When SQL Server extends data or log files it fills the newly-acquired space with zeroes, to overwrite any data that may have been there beforehand. This action takes place when a database is created, restored, files are extended or added.
This can take a long time, depending upon the amount of space being initialised. This is one good reason for sizing your file requirements accurately and choosing when to make any extensions, rather than having the system perform them when the system is probably busy and holding up any number of processes.
What is Instant File Initialization?
Instant File Initialization (IFI) removes the zero-fill operation, so once the space is allocated it is immediately available. This can save a considerable amount of time.
How do I check for IFI?
One way of being notified of the status of IFI is via SQLCop, a free add-on that can be integrated within Redgate’s SQL Test framework.
However, this requires that xp_cmdshell is enabled and so might not be suitable for all environments.
Another method is via Brent Ozar’s ‘sp_blitz’ procedure.
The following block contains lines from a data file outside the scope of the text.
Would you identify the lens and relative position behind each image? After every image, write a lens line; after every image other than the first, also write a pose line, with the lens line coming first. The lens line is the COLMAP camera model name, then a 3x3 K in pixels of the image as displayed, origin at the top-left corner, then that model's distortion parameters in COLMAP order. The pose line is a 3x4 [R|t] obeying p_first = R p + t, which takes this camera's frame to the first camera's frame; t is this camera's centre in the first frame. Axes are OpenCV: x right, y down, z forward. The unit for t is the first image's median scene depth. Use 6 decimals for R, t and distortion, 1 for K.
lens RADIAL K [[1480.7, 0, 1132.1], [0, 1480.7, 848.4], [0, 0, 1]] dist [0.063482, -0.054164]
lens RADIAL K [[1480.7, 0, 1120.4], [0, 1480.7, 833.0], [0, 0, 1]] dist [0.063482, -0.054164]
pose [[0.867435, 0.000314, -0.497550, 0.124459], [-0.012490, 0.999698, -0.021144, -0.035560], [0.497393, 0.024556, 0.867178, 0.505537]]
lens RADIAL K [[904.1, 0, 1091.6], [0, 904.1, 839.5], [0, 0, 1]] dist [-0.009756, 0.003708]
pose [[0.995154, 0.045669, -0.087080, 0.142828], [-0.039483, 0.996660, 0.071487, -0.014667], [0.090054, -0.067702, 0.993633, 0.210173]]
For versions from SQL Server 2014 SP2 this is fine, as it reads the SQL Server error log for information message relating to IFI.
EXEC sys.xp_readerrorlog 0, 1, N'Database Instant File Initialization: enabled';
From SQL Server 2008R2 SP1 a DMV has been available, which shows (amongst other things) if IFI is enabled and the Service Account, which is required should you need to enable IFI.
SELECT d.servicename , d.service_account , d.instant_file_initialization_enabled FROM sys.dm_server_services AS d;
Prior to SQL Server 2022, IFI does not work against the log file – this must zero-fill as part of normal operation. It pays to size your log file correctly. Even with SQL 2022, it only works where the autogrowth is 64Mb or less.
IFI does not work if Transparent Data Encryption (TDE) is used.
IFI does not work on sparse file (for example – database snapshots).
Trace flag 1806 disables IFI.
Because IFI does not overwrite newly-acquired disk space, it is technically possible to see the data within the deleted files that occupy this new disk space. This isn’t a trivial task (with DBCC PAGE) but may need to be considered.